Ema Ferreira, vice-doyenne aux études de premier cycle en pharmacie

L’effet domino des négociations entre Québec et les pharmaciens menace l’avenir de la profession. Les cliniciens opposés aux mesures du ministre de la Santé ont retiré leurs offres de stage afin de faire pression. Ainsi, les stages obligatoires pour obtenir le titre de pharmacien se font rares. Encore 75 % des stages des étudiants de dernière année de l’UdeM et de l’Université Laval n’ont pas été attribués.

« Je ne sais toujours pas où je vais être l’année prochaine, ça pourrait être n’importe où au Québec », déplore l’étudiant au baccalauréat en pharmacie Charles-Édouard Morel. Il cite la logistique du déménagement et de planification comme étant des inconvénients qui concernent tous les étudiants de son année. « On nous disait qu’on aurait des détails en mars, précise-t-il. Mais on est à la mi-avril et on n’a absolument aucune assignation. »

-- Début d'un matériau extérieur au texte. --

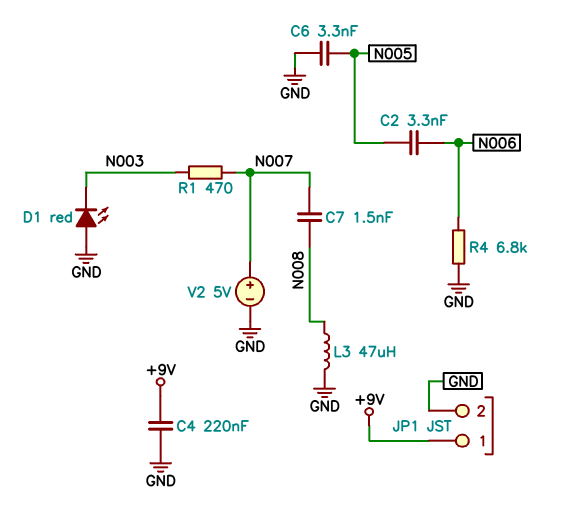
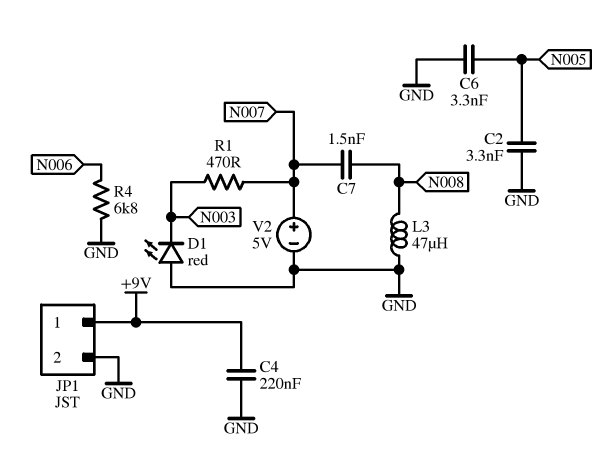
C2: 3.3nF (N005, N006) -> 3.3nF (GND, N005)

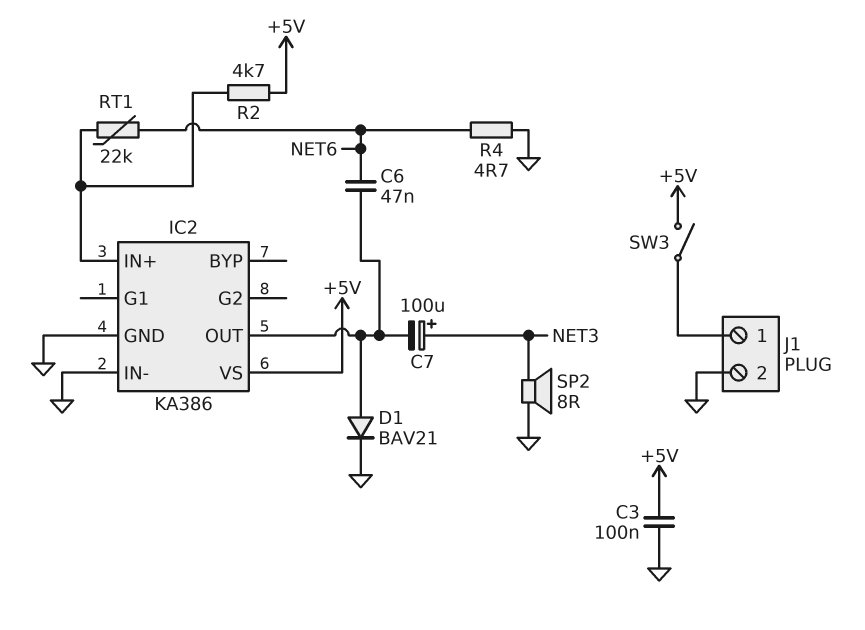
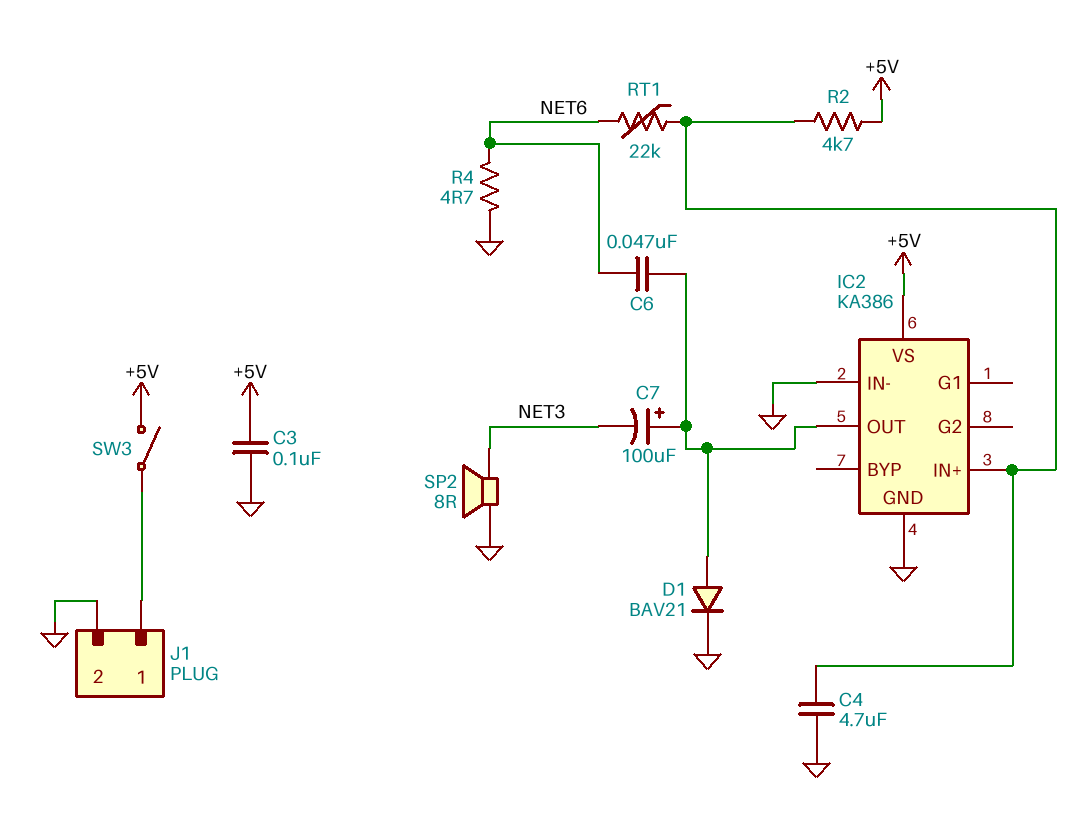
C4: none -> 4.7uF (GND, IC2/IN+)
C7: 100uF (plus NET3, minus IC2/OUT) -> 100uF (plus IC2/OUT, minus NET3)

Bien qu’il se sente optimiste en ce qui concerne les prochaines étapes entamées par la Faculté de pharmacie, notamment des rencontres prévues avec des acteurs du milieu, il avoue qu’un retard d’un ou deux mois minimum pour la diplomation est à prévoir. « Mon inscription à la maîtrise pour l’année prochaine sera sans doute difficile en raison des retards », pense l’étudiant. La situation de Charles-Édouard fait écho à celle de plusieurs autres élèves dont les plans professionnels et universitaires sont en suspens.

Un statu quo dangereux

Le président de l’Association des étudiants en pharmacie de l’UdeM, Nicolas St-Onge, déplore le statu quo de la crise. « Il sera assez complexe de trouver une solution, car les acteurs ont chacun leurs raisons de maintenir leur position actuelle », avoue-t-il. Pris entre l’arbre et l’écorce, les associations concernées ont fait signer des lettres à plus de 800 étudiants. Le tout a été envoyé à la fin du mois de mars aux députés provinciaux, qui ont déclaré accorder une attention particulière aux missives. « C’est une réponse politiquement correcte, reconnaît le président. On espère que ça bougera. » Le gouvernement et les pharmaciens ont fini par bouger, mais l’impact sur les étudiants demeure [Voir encadré].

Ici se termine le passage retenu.